[Stored data entries]

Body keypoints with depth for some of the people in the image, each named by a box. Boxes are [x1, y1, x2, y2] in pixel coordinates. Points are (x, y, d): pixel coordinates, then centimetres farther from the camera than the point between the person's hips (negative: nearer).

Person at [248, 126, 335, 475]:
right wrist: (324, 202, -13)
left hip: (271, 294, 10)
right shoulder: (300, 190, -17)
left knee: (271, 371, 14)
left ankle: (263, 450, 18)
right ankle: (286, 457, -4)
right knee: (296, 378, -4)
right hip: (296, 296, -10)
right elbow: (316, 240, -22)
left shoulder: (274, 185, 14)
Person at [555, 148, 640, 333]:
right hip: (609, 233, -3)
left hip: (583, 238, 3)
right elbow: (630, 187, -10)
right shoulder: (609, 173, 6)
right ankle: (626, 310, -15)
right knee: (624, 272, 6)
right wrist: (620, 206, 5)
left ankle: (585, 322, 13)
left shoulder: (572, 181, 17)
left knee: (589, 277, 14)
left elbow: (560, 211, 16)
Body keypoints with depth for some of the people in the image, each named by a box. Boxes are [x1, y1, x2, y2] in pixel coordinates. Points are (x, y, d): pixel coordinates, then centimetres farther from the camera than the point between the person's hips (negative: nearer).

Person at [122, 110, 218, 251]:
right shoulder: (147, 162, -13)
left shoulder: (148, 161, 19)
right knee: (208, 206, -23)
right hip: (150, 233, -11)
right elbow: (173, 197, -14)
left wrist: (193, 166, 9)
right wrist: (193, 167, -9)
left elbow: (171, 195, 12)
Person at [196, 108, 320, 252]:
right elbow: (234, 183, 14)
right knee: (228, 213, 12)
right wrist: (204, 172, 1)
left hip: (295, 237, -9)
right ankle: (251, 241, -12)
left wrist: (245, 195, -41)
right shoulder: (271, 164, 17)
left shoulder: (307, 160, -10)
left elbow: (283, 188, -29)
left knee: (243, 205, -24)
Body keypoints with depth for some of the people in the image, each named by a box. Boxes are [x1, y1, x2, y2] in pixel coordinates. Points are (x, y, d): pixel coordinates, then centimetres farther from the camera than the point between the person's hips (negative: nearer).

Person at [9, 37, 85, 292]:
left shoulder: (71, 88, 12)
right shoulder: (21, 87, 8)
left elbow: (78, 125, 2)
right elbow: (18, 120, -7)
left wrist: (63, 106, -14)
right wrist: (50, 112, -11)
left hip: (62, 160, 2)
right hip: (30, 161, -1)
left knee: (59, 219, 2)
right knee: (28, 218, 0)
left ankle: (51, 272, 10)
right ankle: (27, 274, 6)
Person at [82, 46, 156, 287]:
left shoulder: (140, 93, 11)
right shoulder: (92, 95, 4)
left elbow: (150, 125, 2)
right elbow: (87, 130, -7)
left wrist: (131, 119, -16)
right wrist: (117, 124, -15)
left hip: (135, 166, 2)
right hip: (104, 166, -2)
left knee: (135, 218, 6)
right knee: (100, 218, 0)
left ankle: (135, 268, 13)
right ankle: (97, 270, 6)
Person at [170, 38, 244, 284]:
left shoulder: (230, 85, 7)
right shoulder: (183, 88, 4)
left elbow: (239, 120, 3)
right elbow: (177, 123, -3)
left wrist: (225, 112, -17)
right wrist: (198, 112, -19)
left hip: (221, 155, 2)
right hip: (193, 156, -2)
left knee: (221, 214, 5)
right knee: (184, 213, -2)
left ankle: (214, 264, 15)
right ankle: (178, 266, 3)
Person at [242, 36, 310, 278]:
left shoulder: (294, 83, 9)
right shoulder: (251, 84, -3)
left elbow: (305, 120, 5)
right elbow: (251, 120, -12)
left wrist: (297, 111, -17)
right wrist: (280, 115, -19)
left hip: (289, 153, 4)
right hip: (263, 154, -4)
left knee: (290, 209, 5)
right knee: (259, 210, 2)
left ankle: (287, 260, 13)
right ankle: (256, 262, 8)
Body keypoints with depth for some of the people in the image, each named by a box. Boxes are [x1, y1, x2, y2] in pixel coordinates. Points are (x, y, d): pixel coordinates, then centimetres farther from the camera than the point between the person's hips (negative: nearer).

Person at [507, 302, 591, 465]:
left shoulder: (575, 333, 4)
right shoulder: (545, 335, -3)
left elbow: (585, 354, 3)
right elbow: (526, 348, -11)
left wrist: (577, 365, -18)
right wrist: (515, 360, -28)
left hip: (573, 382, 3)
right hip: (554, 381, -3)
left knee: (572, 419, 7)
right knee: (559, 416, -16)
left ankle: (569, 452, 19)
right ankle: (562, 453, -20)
--
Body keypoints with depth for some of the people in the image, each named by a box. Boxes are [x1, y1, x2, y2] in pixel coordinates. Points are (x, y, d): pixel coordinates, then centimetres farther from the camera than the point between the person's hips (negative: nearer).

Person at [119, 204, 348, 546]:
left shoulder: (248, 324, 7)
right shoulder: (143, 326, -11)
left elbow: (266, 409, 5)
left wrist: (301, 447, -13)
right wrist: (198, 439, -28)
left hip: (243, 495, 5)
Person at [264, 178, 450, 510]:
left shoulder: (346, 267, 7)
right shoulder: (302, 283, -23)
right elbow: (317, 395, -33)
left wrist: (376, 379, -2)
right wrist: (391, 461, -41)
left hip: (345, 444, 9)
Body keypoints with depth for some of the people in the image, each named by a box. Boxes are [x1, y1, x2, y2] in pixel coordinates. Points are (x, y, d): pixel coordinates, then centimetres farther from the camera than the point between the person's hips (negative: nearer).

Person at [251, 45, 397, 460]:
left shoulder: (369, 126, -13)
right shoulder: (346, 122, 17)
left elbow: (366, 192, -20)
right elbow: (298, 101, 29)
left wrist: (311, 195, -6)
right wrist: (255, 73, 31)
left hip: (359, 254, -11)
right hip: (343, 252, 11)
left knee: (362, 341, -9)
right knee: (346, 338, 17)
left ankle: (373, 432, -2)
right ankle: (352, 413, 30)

-- Problem requirements --
Please copy, exactly and with nothing else, the lines above beginning at the line that has "right ankle: (626, 310, -15)" and ending with the line that has "left knee: (243, 205, -24)".

-- The completed task --
right ankle: (626, 310, -15)
right knee: (624, 272, 6)
right wrist: (620, 206, 5)
left ankle: (585, 322, 13)
left shoulder: (572, 181, 17)
left knee: (589, 277, 14)
left elbow: (560, 211, 16)
Body keypoints with depth for some of the people in the image, each named by a box. Boxes are [x1, y1, x2, y2] in pixel coordinates. Points are (x, y, d): pixel coordinates, then centimetres farther from the camera than the point between the person's hips (negative: nearer).

Person at [122, 110, 218, 251]:
right shoulder: (147, 162, -13)
left shoulder: (148, 161, 19)
right knee: (208, 206, -23)
right hip: (150, 233, -11)
right elbow: (173, 197, -14)
left wrist: (193, 166, 9)
right wrist: (193, 167, -9)
left elbow: (171, 195, 12)
Person at [196, 108, 320, 252]:
right elbow: (234, 183, 14)
right knee: (228, 213, 12)
right wrist: (204, 172, 1)
left hip: (295, 237, -9)
right ankle: (251, 241, -12)
left wrist: (245, 195, -41)
right shoulder: (271, 164, 17)
left shoulder: (307, 160, -10)
left elbow: (283, 188, -29)
left knee: (243, 205, -24)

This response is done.